Hey everybody, I am trying to solve quite a difficult problem and maybe you could help.
We have quite a lot of skills in our game and some of the dropped items can affect the lifetime of the skill. The question is, how does one adjust the skill’s lifetime without the effect looking all wrong?
We are trying to come up with a system so that the duration of the skill could be customizable and the effects would just adjust to it.
What we thought of now:
Breaking the effect into three parts - have anticipation duration just as normal, the middle part on a loop (this is where the new custom duration would come in and set how long it will be looping), and then the finishing part, where you would have the looping part fading off. The problem with this one is, that if you have some sort of randomness in the looping part you cannot reproduce the same positions, rotations etc. in the finishing part at the dissipation will be ugly.
Another way is to actually change the lifetimes of the Particle Systems with a script individually. Problem is, if you do this, most of the fading out, color over lifetime, and rotations will not make sense as they are normalized with the particle lifetime so if you would want a quick fade in at the start and the lifetime increases it will be super slow.

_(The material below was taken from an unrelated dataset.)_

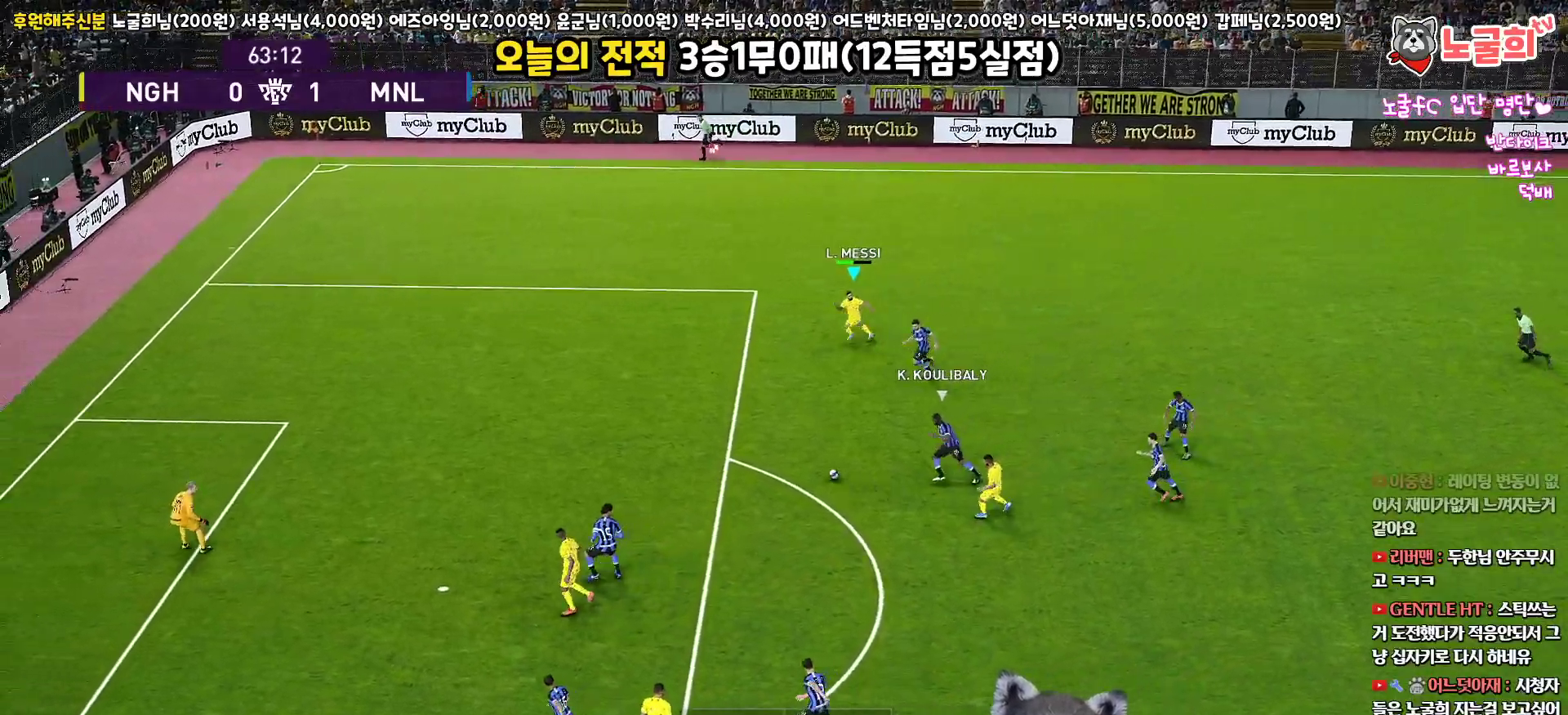
{"buttons": ["R1", "L3"], "left_stick": "down-left", "right_stick": "center", "events": []}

Aaagh, is there actually a way? I cannot wrap my head around how games like Diablo or Divinity Original Sin 2 do it. Even in League of Legends, do they just have different duration effect variations?
Has anybody encountered a similar issue? Maybe you have some suggestions and ideas?
Some technicalities: project is on Unity and I am using the Particle Systems (Shuriken) for effects.
The main issue is that in tons of these cases you don’t even know how long it will take when the effect is spawned because it is disabled based on external factors.
Using Niagara, we fixed this by replacing the default state manager with a looping state manager.
Essentially the particle spawns and triggers a timer on spawn which can be used to fade in.
Then it loops for which again the timer can be used to animate (or not) the looping part.
We then detect a disable call or allow custom disable calls which trigger a fadout timer.
On top of that we still also time age, and normalized age which can be used for animating independently of the loop animation. (to avoid having to wait until a loop is over for the fadeout we can make the loop really small and use normalized age instead.)
Unfortunately, I don’t think there is an easy way out of this problem, with the limitations that you listed
From my point of view, you have these choices:
Stick with Shuriken and make multiple versions of the effect for pre-defined timings.
Stick with Shuriken and not have any randomness in the position/scale/velocity. You’ll have to align particles very carefully to avoid jarring jumps between the 3 phases of the effect.
Stick with Shuriken and make 3 particle systems for 3 phases of your effect. Set up custom scripts that read the values of all of the particles at the end of one phase, and set them in the next one. There’s a chance that it would not be performant for a gameplay effect, but I’m not entirely sure (I never had to make something like this in production).
Make the effects in the VFX Graph, have randomness and adjustable length of the middle phase of the effect.